In Sept-96, the DJIA ($INDU) recorded a new high, thereby establishing the primary trend as bullish. From trough to peak, the primary advance rose 1988 points. During the advance from Sept-96 to Mar-97, the DJIA never declined for more than two consecutive weeks. By the end of March, after three consecutive weeks of decline, it became apparent that this move was not in the category of daily fluctuations and could be considered a secondary move. Hamilton noted some characteristics that were common to many secondary moves in both bull and bear markets. These characteristics should not be construed as rules, but rather as loose guidelines to be used in conjunction with other analysis techniques. The first three characteristics have been applied to the example above.
Based on historical observation, Hamilton estimated that secondary movements retrace 1/3 to 2/3 of the primary move, with 50% being the typical amount. In actuality, the secondary move in early 1997 retraced about 42% of the primary move. (7158 – 5170 = 1988; 7158 – 6316 = 842, 842/1988 = 42.35%).
Hamilton also noted that secondary moves tend to be faster and sharper than the preceding primary move. Just with a visual comparison, we can see that the secondary move was sharper than the preceding primary advance.

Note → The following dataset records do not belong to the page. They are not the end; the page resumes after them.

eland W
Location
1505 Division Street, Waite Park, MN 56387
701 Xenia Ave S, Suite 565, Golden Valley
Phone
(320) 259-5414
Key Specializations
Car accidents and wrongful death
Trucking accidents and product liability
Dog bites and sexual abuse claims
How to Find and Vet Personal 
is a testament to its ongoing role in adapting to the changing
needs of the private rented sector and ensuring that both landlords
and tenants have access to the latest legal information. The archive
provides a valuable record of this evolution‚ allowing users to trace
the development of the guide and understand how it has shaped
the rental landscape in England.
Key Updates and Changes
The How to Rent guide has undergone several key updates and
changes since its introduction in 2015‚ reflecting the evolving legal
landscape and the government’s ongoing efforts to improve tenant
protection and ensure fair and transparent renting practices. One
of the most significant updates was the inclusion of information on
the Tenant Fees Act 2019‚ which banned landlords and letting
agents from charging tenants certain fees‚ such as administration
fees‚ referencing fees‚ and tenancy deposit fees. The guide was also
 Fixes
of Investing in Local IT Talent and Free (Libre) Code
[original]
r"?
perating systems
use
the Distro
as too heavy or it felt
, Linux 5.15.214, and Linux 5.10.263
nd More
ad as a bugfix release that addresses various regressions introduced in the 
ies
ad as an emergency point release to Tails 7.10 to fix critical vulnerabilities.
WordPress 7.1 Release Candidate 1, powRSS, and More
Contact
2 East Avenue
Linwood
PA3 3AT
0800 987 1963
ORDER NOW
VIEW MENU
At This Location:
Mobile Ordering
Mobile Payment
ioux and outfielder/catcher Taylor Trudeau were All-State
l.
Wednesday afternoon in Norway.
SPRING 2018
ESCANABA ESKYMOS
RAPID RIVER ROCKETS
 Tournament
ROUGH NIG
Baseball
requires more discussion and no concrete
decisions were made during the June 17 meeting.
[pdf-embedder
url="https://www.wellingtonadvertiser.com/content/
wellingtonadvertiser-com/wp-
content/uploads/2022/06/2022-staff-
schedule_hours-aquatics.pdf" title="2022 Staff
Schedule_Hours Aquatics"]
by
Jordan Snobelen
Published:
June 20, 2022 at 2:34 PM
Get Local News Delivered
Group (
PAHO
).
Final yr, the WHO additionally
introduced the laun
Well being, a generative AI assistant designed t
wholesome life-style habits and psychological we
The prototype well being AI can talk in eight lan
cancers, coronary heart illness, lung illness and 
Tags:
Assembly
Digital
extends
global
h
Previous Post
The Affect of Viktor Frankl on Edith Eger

The primary move advanced 38% (1988/5170 = 38%) and lasted from Jul-96 to Mar-97, about 8 months. The secondary move witnessed a correction of 11.7% (842/7158 = 11.7%) and lasted a mere five weeks.
At the end of the secondary move, there is usually a dull period just before the turnaround. This period is usually marked by little price movement, a decline in volume or a combination of the two. Below is a daily chart focusing on the Apr-97 low for the secondary move outlined above.
April 7 through 10 marked the dull point (red line on volume). There was little price movement and volume was the lowest since the decline began. The DJIA ($INDU) then gapped down on an increase in volume. The down gap was followed by a reversal day, after which the DJIA proceeded with an gap up and broke out to a reaction high on increasing volume (green line on volume). The new reaction high, combined with the increase in volume, indicated that the secondary move was over and the primary trend had resumed.
Lows are sometimes accompanied by a high-volume washout day. The September/October lows in 1998 were accompanied by record volume levels.